The online system was shut down last week and interim calculations for this year's census showed Statistics New Zealand received full or partial information for at least 90 percent of people, compared with 94.5 percent during the last census in 2013.
But government statistician Liz MacPherson said more than 82 percent of responses were online, which surpassed its 70 percent target.
She said while parts of the census operation worked well, there were some aspects which proved more challenging than anticipated.
"It is normal for some people to not fill in census forms, or submit their forms with unanswered questions, but this year we haven't received as many responses from individuals as we expected."
She said the lower response meant it would take longer to draw on other information sources and new methods to achieve a high-quality dataset.
"We're well placed to do this as we have been developing new approaches for future censuses for some time, in particular by using the other government information that we hold to complement the data we collect through the census."
Ms MacPherson said Stats NZ would look at the reasons behind the lower response in its review.
"We already know we didn't get everything right. We built new systems and processes to run this census, and while the majority of New Zealanders were able to take part without a hitch, we know that some people did not have a good experience this year.
"I have had mixed feedback from people. For some it was the easiest census ever; for others it has been a frustrating experience. For that I am sorry."
Grey Power Otago president Jo Millar said the figures didn't surprise her.
"We had a lot of people who were completely frustrated over the census situation, not only the ones who didn't have access to computers, but the ones who did have access found it quite awkward to work with," she said.

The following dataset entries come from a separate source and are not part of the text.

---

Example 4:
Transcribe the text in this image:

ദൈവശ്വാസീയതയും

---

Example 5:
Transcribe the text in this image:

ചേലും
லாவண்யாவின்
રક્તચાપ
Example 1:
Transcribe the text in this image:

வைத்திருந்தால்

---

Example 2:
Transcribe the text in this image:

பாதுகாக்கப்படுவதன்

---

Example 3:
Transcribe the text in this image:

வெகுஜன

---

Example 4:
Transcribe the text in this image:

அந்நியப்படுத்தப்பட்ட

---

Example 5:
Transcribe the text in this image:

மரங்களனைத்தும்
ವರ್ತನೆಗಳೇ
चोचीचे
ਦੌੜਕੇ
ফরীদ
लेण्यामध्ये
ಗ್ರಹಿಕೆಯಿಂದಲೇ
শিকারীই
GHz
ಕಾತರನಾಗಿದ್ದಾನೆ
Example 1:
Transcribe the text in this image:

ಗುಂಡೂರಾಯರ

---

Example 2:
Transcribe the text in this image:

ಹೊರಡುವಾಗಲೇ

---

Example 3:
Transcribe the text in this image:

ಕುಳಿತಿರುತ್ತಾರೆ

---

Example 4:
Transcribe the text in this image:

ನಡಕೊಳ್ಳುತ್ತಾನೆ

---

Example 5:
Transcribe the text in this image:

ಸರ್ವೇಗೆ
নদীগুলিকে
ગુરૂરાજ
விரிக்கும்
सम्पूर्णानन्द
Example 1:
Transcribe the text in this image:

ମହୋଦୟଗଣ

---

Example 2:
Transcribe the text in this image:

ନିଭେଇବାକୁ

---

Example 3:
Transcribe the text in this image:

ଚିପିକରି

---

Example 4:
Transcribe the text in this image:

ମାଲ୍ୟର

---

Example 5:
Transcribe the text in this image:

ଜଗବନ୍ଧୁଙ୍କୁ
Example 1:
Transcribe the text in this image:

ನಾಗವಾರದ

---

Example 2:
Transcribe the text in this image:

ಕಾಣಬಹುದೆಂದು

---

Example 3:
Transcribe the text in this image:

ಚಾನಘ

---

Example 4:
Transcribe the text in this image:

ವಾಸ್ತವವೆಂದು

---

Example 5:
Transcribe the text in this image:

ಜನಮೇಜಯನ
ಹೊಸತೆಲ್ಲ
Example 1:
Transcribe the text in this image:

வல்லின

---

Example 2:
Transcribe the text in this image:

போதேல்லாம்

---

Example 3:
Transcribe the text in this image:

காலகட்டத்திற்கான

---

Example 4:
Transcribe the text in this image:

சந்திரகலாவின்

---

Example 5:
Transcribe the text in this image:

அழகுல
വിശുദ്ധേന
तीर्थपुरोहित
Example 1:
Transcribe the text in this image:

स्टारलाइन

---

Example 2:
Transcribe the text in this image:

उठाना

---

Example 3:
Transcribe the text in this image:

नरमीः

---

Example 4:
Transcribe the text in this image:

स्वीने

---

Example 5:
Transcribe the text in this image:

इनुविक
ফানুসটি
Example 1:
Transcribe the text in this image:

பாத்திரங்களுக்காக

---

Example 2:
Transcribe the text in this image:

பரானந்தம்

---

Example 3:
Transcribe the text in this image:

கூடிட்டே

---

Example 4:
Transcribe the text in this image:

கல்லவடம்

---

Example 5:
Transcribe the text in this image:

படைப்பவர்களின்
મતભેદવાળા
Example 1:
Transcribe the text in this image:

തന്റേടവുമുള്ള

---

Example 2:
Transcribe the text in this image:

She said many people told her taking away the human element and lengthening the time to complete the census, made it feel like it wasn't important enough to do.
Ms MacPherson said they put in a number of approaches, such as working with councils and libraries and even set up a caravan for people to fill in their census in remote areas, but added they may need to do more next time round.
She hoped New Zealand would be an even more digitally inclusive society by the next census in five years time.